*AIM OF THE EXERCISE*.
Revise the records below by replacing "series" with "set" and keeping everything else as it is. Leave the pictures out when you write them again.

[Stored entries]
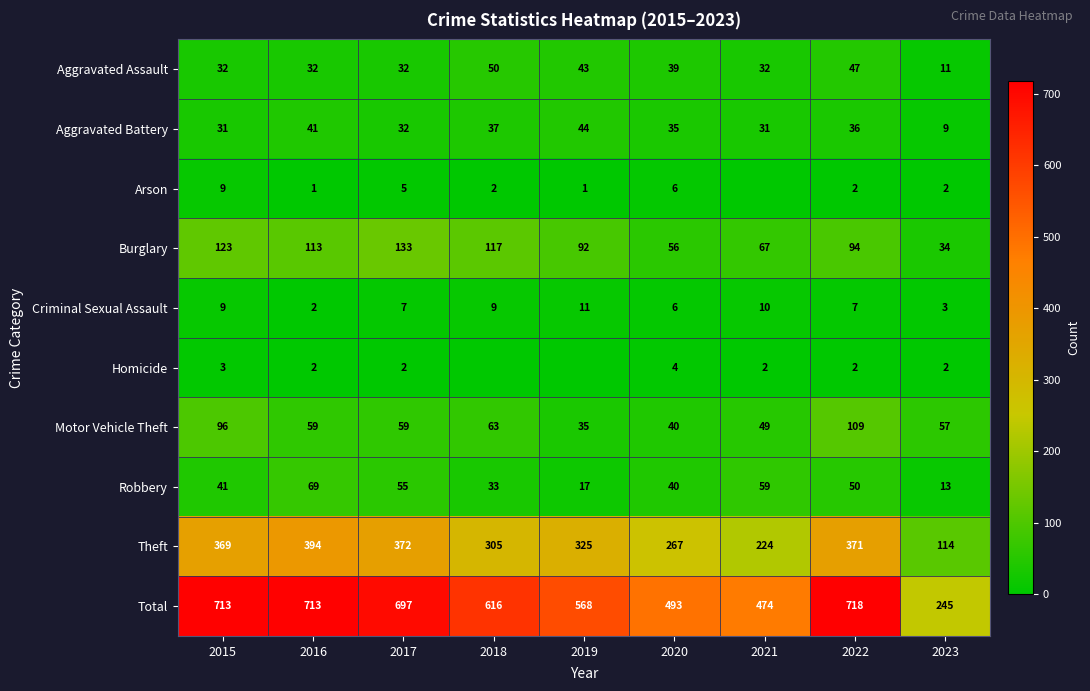

What is the difference between the maximum and minimum values in the Aggravated Assault series?

39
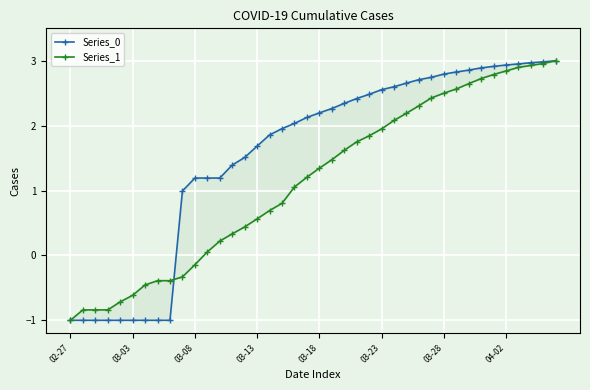

How many lines are shown in the chart?

2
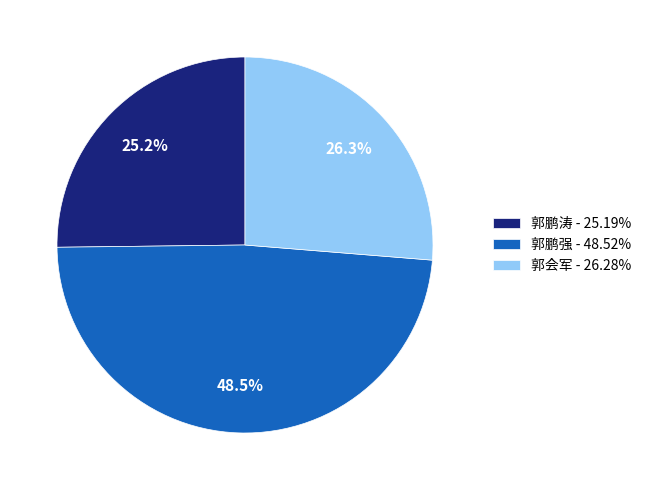

Does 郭会军 represent more than half of the total?

No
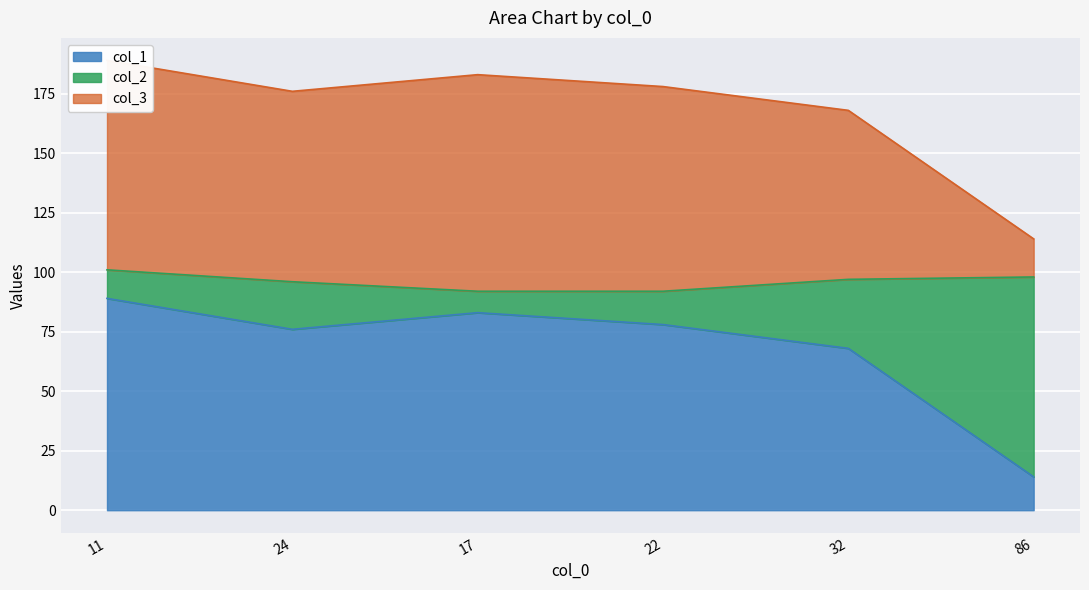

What is the lowest value of the col_1 series?

14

*SOLUTION TO THIS EXERCISE*.
What is the difference between the maximum and minimum values in the Aggravated Assault set?

39

How many lines are shown in the chart?

2

Does 郭会军 represent more than half of the total?

No

What is the lowest value of the col_1 set?

14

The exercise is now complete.